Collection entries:
※

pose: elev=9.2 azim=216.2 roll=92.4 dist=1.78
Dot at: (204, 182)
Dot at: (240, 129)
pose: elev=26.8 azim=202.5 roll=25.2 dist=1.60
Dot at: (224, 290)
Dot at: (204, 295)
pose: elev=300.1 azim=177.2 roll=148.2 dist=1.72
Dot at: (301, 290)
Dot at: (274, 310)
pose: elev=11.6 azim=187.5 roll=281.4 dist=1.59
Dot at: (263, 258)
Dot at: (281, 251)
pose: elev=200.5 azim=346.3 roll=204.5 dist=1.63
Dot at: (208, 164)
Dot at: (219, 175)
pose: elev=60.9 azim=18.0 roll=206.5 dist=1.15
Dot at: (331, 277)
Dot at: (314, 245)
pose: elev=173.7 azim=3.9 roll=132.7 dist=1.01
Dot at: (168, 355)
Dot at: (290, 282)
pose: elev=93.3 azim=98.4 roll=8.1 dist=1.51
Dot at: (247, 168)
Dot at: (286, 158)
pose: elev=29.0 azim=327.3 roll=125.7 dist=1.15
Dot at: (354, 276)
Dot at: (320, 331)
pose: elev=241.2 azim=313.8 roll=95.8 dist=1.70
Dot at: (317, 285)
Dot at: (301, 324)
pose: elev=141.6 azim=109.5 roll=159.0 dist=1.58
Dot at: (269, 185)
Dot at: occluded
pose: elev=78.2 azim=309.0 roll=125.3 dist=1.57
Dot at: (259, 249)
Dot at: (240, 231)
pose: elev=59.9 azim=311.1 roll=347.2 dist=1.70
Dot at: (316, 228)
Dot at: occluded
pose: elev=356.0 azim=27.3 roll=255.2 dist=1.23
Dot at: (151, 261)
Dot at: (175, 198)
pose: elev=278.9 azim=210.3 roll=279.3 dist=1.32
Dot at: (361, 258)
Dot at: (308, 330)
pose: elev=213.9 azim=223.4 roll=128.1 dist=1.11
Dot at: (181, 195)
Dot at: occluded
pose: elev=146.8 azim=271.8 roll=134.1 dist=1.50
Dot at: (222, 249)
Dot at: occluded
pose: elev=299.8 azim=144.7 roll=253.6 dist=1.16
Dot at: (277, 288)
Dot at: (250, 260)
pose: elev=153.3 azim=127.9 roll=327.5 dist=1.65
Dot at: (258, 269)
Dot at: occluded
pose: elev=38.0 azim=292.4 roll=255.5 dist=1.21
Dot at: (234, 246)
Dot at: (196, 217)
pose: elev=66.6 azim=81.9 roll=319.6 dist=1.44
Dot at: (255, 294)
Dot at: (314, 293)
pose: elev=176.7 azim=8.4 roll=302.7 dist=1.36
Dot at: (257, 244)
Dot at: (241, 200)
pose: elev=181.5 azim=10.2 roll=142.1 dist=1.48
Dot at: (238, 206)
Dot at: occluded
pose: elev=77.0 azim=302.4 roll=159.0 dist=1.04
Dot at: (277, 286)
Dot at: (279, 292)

※

● SET EXERCISE: Please present all the lines above as a Markdown table with the columns Row and Line, giving each line a row number and leaving out any blank lines.

● PROBLEM SOLUTION:
| Row | Line |
|---|---|
| 1 | pose: elev=9.2 azim=216.2 roll=92.4 dist=1.78 |
| 2 | Dot at: (204, 182) |
| 3 | Dot at: (240, 129) |
| 4 | pose: elev=26.8 azim=202.5 roll=25.2 dist=1.60 |
| 5 | Dot at: (224, 290) |
| 6 | Dot at: (204, 295) |
| 7 | pose: elev=300.1 azim=177.2 roll=148.2 dist=1.72 |
| 8 | Dot at: (301, 290) |
| 9 | Dot at: (274, 310) |
| 10 | pose: elev=11.6 azim=187.5 roll=281.4 dist=1.59 |
| 11 | Dot at: (263, 258) |
| 12 | Dot at: (281, 251) |
| 13 | pose: elev=200.5 azim=346.3 roll=204.5 dist=1.63 |
| 14 | Dot at: (208, 164) |
| 15 | Dot at: (219, 175) |
| 16 | pose: elev=60.9 azim=18.0 roll=206.5 dist=1.15 |
| 17 | Dot at: (331, 277) |
| 18 | Dot at: (314, 245) |
| 19 | pose: elev=173.7 azim=3.9 roll=132.7 dist=1.01 |
| 20 | Dot at: (168, 355) |
| 21 | Dot at: (290, 282) |
| 22 | pose: elev=93.3 azim=98.4 roll=8.1 dist=1.51 |
| 23 | Dot at: (247, 168) |
| 24 | Dot at: (286, 158) |
| 25 | pose: elev=29.0 azim=327.3 roll=125.7 dist=1.15 |
| 26 | Dot at: (354, 276) |
| 27 | Dot at: (320, 331) |
| 28 | pose: elev=241.2 azim=313.8 roll=95.8 dist=1.70 |
| 29 | Dot at: (317, 285) |
| 30 | Dot at: (301, 324) |
| 31 | pose: elev=141.6 azim=109.5 roll=159.0 dist=1.58 |
| 32 | Dot at: (269, 185) |
| 33 | Dot at: occluded |
| 34 | pose: elev=78.2 azim=309.0 roll=125.3 dist=1.57 |
| 35 | Dot at: (259, 249) |
| 36 | Dot at: (240, 231) |
| 37 | pose: elev=59.9 azim=311.1 roll=347.2 dist=1.70 |
| 38 | Dot at: (316, 228) |
| 39 | Dot at: occluded |
| 40 | pose: elev=356.0 azim=27.3 roll=255.2 dist=1.23 |
| 41 | Dot at: (151, 261) |
| 42 | Dot at: (175, 198) |
| 43 | pose: elev=278.9 azim=210.3 roll=279.3 dist=1.32 |
| 44 | Dot at: (361, 258) |
| 45 | Dot at: (308, 330) |
| 46 | pose: elev=213.9 azim=223.4 roll=128.1 dist=1.11 |
| 47 | Dot at: (181, 195) |
| 48 | Dot at: occluded |
| 49 | pose: elev=146.8 azim=271.8 roll=134.1 dist=1.50 |
| 50 | Dot at: (222, 249) |
| 51 | Dot at: occluded |
| 52 | pose: elev=299.8 azim=144.7 roll=253.6 dist=1.16 |
| 53 | Dot at: (277, 288) |
| 54 | Dot at: (250, 260) |
| 55 | pose: elev=153.3 azim=127.9 roll=327.5 dist=1.65 |
| 56 | Dot at: (258, 269) |
| 57 | Dot at: occluded |
| 58 | pose: elev=38.0 azim=292.4 roll=255.5 dist=1.21 |
| 59 | Dot at: (234, 246) |
| 60 | Dot at: (196, 217) |
| 61 | pose: elev=66.6 azim=81.9 roll=319.6 dist=1.44 |
| 62 | Dot at: (255, 294) |
| 63 | Dot at: (314, 293) |
| 64 | pose: elev=176.7 azim=8.4 roll=302.7 dist=1.36 |
| 65 | Dot at: (257, 244) |
| 66 | Dot at: (241, 200) |
| 67 | pose: elev=181.5 azim=10.2 roll=142.1 dist=1.48 |
| 68 | Dot at: (238, 206) |
| 69 | Dot at: occluded |
| 70 | pose: elev=77.0 azim=302.4 roll=159.0 dist=1.04 |
| 71 | Dot at: (277, 286) |
| 72 | Dot at: (279, 292) |